A new kind of dementia treatment
Using voice monitoring to help diagnose and treat dementia at home
Dementia is a heart-breaking condition that cannot be cured today, but if detected early enough its progress can be slowed. Yet traditional methods of diagnosis and treatment, based on limited professional medical observation, will become increasingly inadequate as the world’s elderly population explodes in the coming decades. In 1995, 30 countries had elderly populations of at least 2 million; by 2030 it’s expected that more than 60 countries will reach this level1.
To address this growing healthcare issue, IBM researchers are collaborating on a project with the potential to dramatically increase the accuracy and affordability of early detection through an unlikely source – the analysis of voice patterns using some of the same technology found in IBM’s Watson system.
Dementia is a loss of brain function that affects memory, cognitive skills, and behavior beyond what is expected as part of the normal aging process. Alzheimer’s disease is the most common form of dementia.
Treating dementia at home
Many patients with dementia are placed in nursing homes to receive the round-the-clock monitoring and care they require, which can be stressful and financially challenging for both patients and their families. Diagnosis and treatment also requires doctors and caregivers to observe the patient, but these observations are often limited to the behavior shown during short visits, making it difficult to accurately diagnose the patient and provide the right type of treatment.
To make dementia diagnosis and treatment more accurate and affordable, IBM Research is working with ten academic and industrial partners on Dem@Care, a four-year project to develop an integrated system of sensors to diagnose dementia, and provide follow up treatment by measuring a patient’s condition over time at home. Scientists at IBM Research – Haifa are contributing to the project by exploring how voice analysis can help diagnose and monitor people with dementia.
According to Aharon Satt, an IBM researcher specializing in detecting voice pathologies, the use of voice monitoring can be quite effective in diagnosing diseases. "Our past research work revealed that laryngeal cancer can be effectively diagnosed based on automatic voice analysis," he said. "Other studies show that certain neurological and mental disorders also manifest themselves in voice."

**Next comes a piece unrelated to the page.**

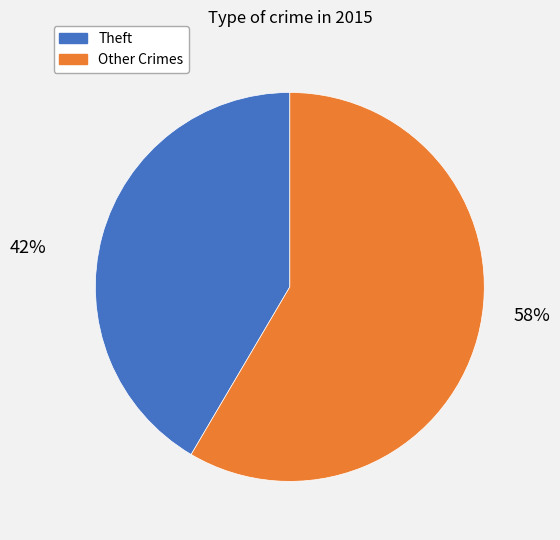

Is there any slice that represents more than half of the pie?

Yes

Changes in voice patterns could serve as warning signs for diagnosticians. For example, a high percentage of pauses while performing a simple task could indicate cognitive problems associated with dementia. There are other voice features that classify a specific condition, including:
The speech analysis is done by using simple and inexpensive equipment like a microphone or telephone, and is part of a system of sensors, including accelerometers, video cameras and physiological sensors. This system could help dementia patients live independently and be monitored in their own homes.

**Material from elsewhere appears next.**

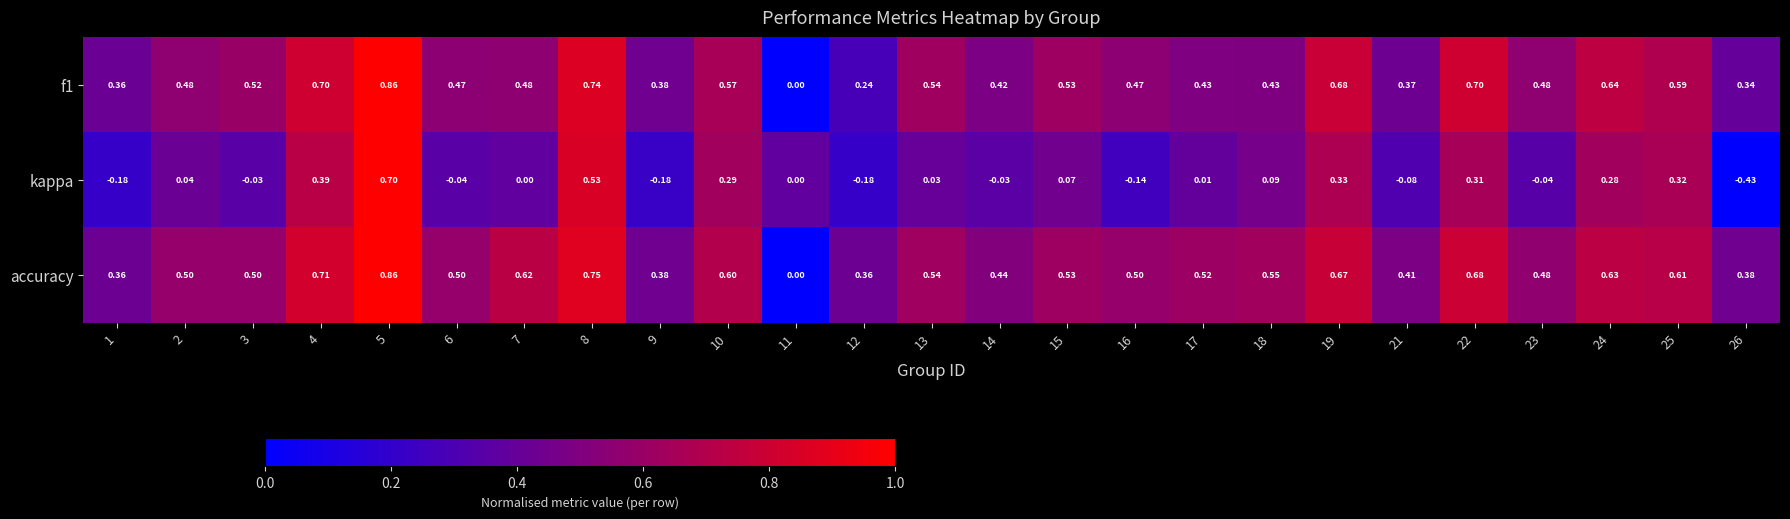

At 8, list the series in order from largest to smallest.

accuracy, f1, kappa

Machine learning tools, similar to those used in IBM’s Watson system, can detect patterns in voice recordings to assess a patient’s condition. The system will also give patients and their family member's guidance on managing the condition. Doctors will receive data regarding the patient's health status, which can be used to gauge the effectiveness of a treatment, identify warning signs, and support preventive care decision making. For example, if voice and behavioral patterns analysis revealed an apathetic state of mood, a physician might increase a patient's level of activity or adjust levels of medication.
As the population ages and average life spans increase, news ways of managing the diseases associated with aging are needed. Providing patients and family members with the support and guidance they need, while reducing the number of people in nursing homes and helping doctors make more informed decisions about treatment, can significantly improve the quality of life for the elderly and ease the financial burden on their families and society.